If you want to put off studying for an extra five minutes, Google it. It’s totally worth it. Besides the theremin being incredibly badass, Yvonne was a cutie to boot.
As well as they did, The Octopus Project simply can’t live up to the glory we know as Explosions in the Sky.
The only way I know how to describe the show is best explained by the song “A Poor Man’s Memories” by Explosions. For four and a half minutes, a minimalist guitar piece with accompanying drums and base builds upon itself.
Visually, it’s like the clouds you see in a distance. They’re dark. You know they’re coming, but it’s hard to notice them moving, until all at once, they’re right on top of you. And then the suspense, as Munaf Rayani picks the high E on his Fender Stratocaster purposefully slower than before and Chris Hrasky lightens on the drums as the first drop of rain falls on the end of your nose.
And then, thunder.
Not the thunder you made as a kid, waving tin foil sheets like a penguin trying to fly. But the unadulterated passion of God, completely obliviating any doubt, any non-belief in the band’s deity. It surrounds you, then completely fills you until, somehow, you are the music.

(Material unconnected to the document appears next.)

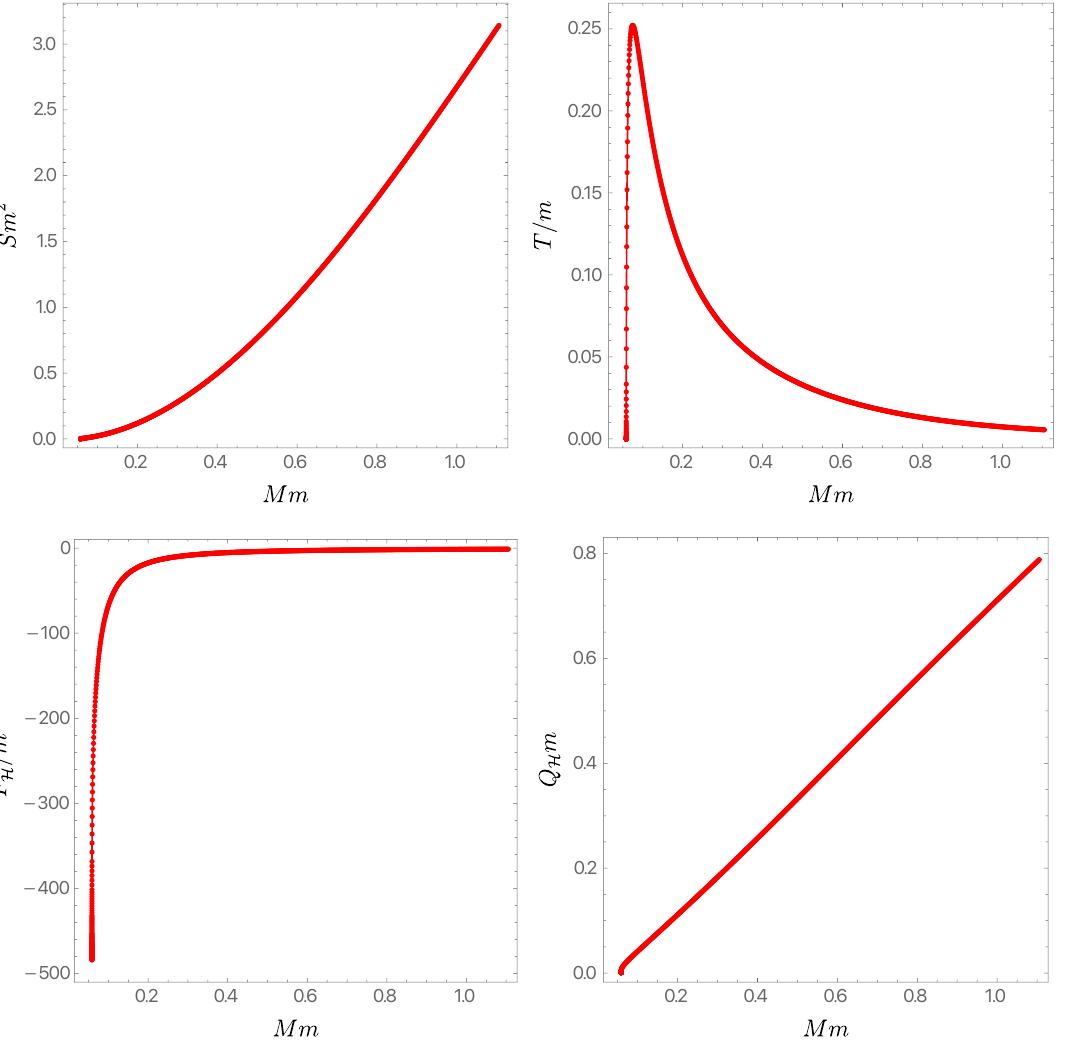
Figure 7 . Physical properties of the hairy black hole with q = m and α = 1 are shown along a line of constant ( Q − M ) m = 5 × 10 − 3 . In the late stages of Hawking evaporation, the black hole is expected to approximately follow such a line with decreasing M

And isn’t that why we turn the knob to the right on those long road trips, or “blast it” while working out?
We all just want to be involved in the music, to somehow belong in the song. If we turn it up loud enough and close our eyes for three and a half minutes, we can draw meaning from a lyric-less tune.
And when we open our eyes and see 300 people moving their head and raising their fists to the same meaning, it doesn’t matter anymore that we’re not in the front row, and that the guy behind us has some serious B.O. For just a little while, we’re united in a song.